16.09.2017 06:09
Quelle: schweizerbauer.ch - ral
Raumplanung
Das ARE krebst zurück
Das Bundesamt für Raumentwicklung (ARE) hat zusammen mit dem Kanton Bern offene Fragen der Bewilligungspraxis beim Bauen ausserhalb der Bauzonen geklärt. Dies betrifft Bauten, die vor 1972 erstellt wurden.

Im Artikel 24c des Raumplanungsgesetzes (RPG) ist umschrieben, welche Änderungen bei bestehenden nichtlandwirtschaftlichen Wohnbauten ausserhalb der Bauzonen zulässig sind. Dieser Artikel ist vor rund fünf Jahren infolge einer Sankt-Galler Standesinitiative revidiert worden und seit dem 1.November 2012 in Kraft.
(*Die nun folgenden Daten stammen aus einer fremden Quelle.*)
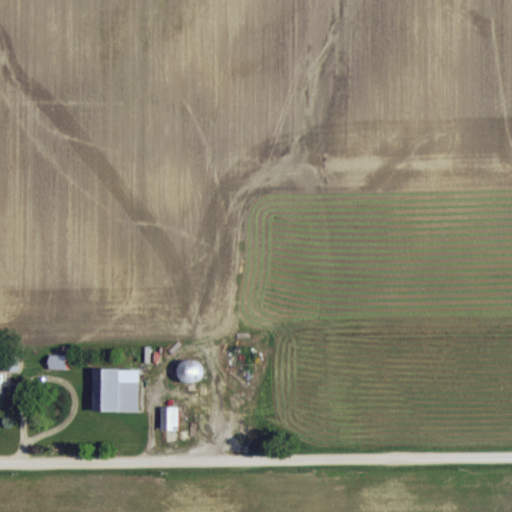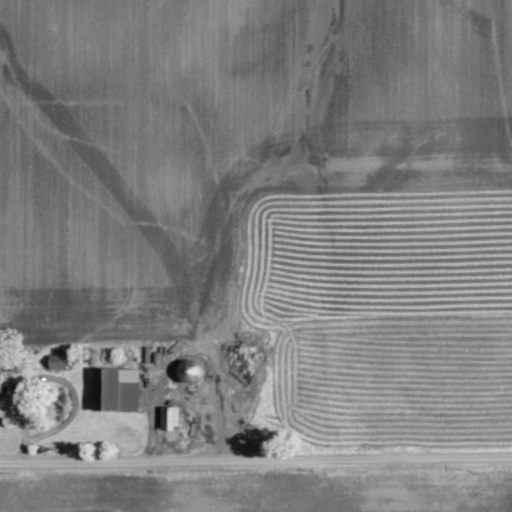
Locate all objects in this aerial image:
building: (115, 388)
building: (169, 414)
road: (256, 460)
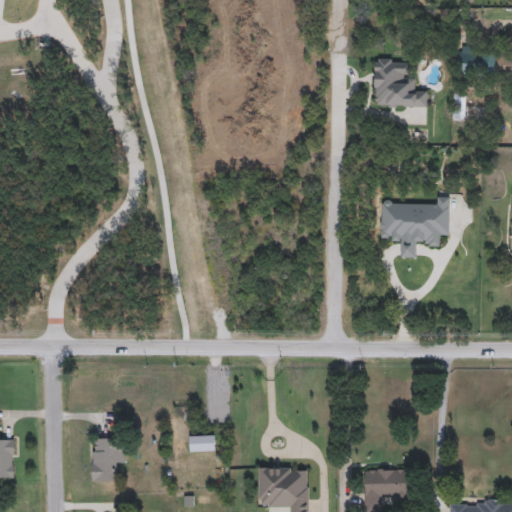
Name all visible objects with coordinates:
road: (118, 6)
building: (476, 63)
building: (476, 63)
building: (397, 85)
building: (397, 85)
road: (141, 156)
road: (335, 174)
building: (415, 224)
building: (415, 225)
road: (256, 348)
road: (259, 395)
road: (348, 411)
road: (53, 430)
road: (440, 432)
building: (106, 457)
building: (7, 458)
building: (107, 458)
building: (7, 459)
building: (384, 486)
building: (283, 487)
building: (385, 487)
building: (284, 489)
building: (481, 506)
building: (482, 507)
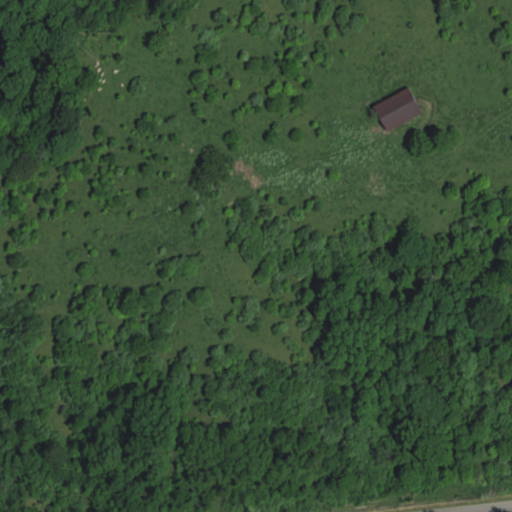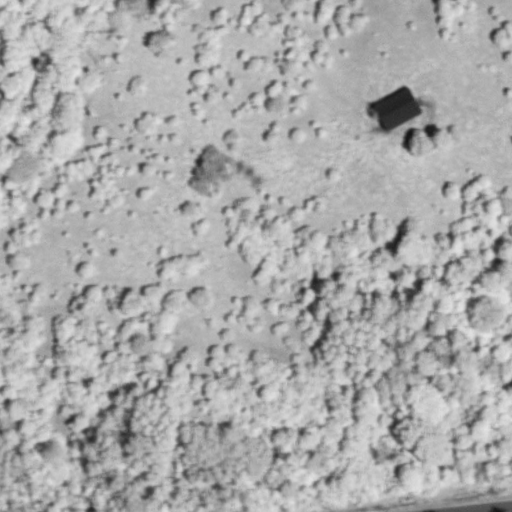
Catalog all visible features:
building: (403, 109)
road: (490, 509)
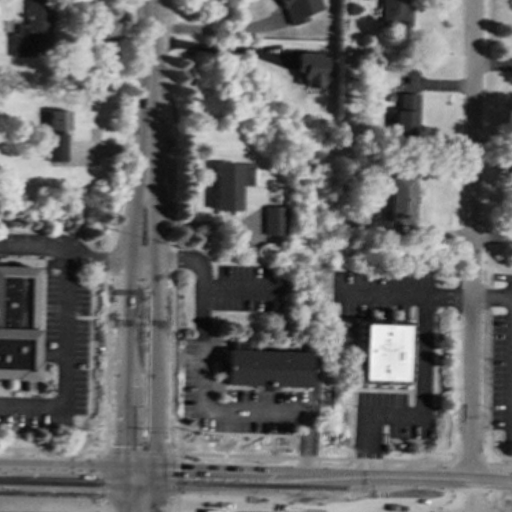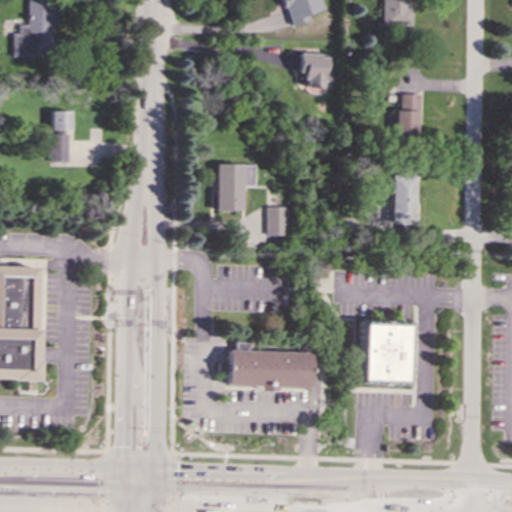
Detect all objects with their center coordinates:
building: (298, 9)
building: (298, 10)
building: (394, 12)
building: (394, 13)
building: (33, 29)
building: (33, 29)
road: (217, 49)
building: (311, 69)
building: (312, 70)
road: (147, 88)
building: (404, 114)
building: (405, 114)
building: (57, 119)
building: (58, 120)
building: (56, 147)
building: (56, 147)
building: (228, 185)
building: (229, 185)
building: (400, 199)
building: (400, 199)
building: (273, 220)
building: (274, 221)
road: (31, 246)
road: (173, 252)
road: (472, 256)
road: (95, 258)
road: (141, 261)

Ziel der Initiative war es, getreu dem Grundsatz «Wohnen bleibt Wohnen» bei Wohnbauten, die 1972 noch landwirtschaftlich genutzt waren, dieselben Baumöglichkeiten zuzulassen wie bei Wohnbauten, die 1972 nicht oder nicht mehr landwirtschaftlich genutzt waren. 

Erscheinungsbild der Bauten

Dadurch wurde die Regelung für viele Wohnbauten ausserhalb der Bauzonen anwendbar. Aus Sorge um einen Identitätsverlust von traditionellen Kulturlandschaften wurden die Anforderungen an bauliche Massnahmen, die gegen aussen in Erscheinung treten, erhöht.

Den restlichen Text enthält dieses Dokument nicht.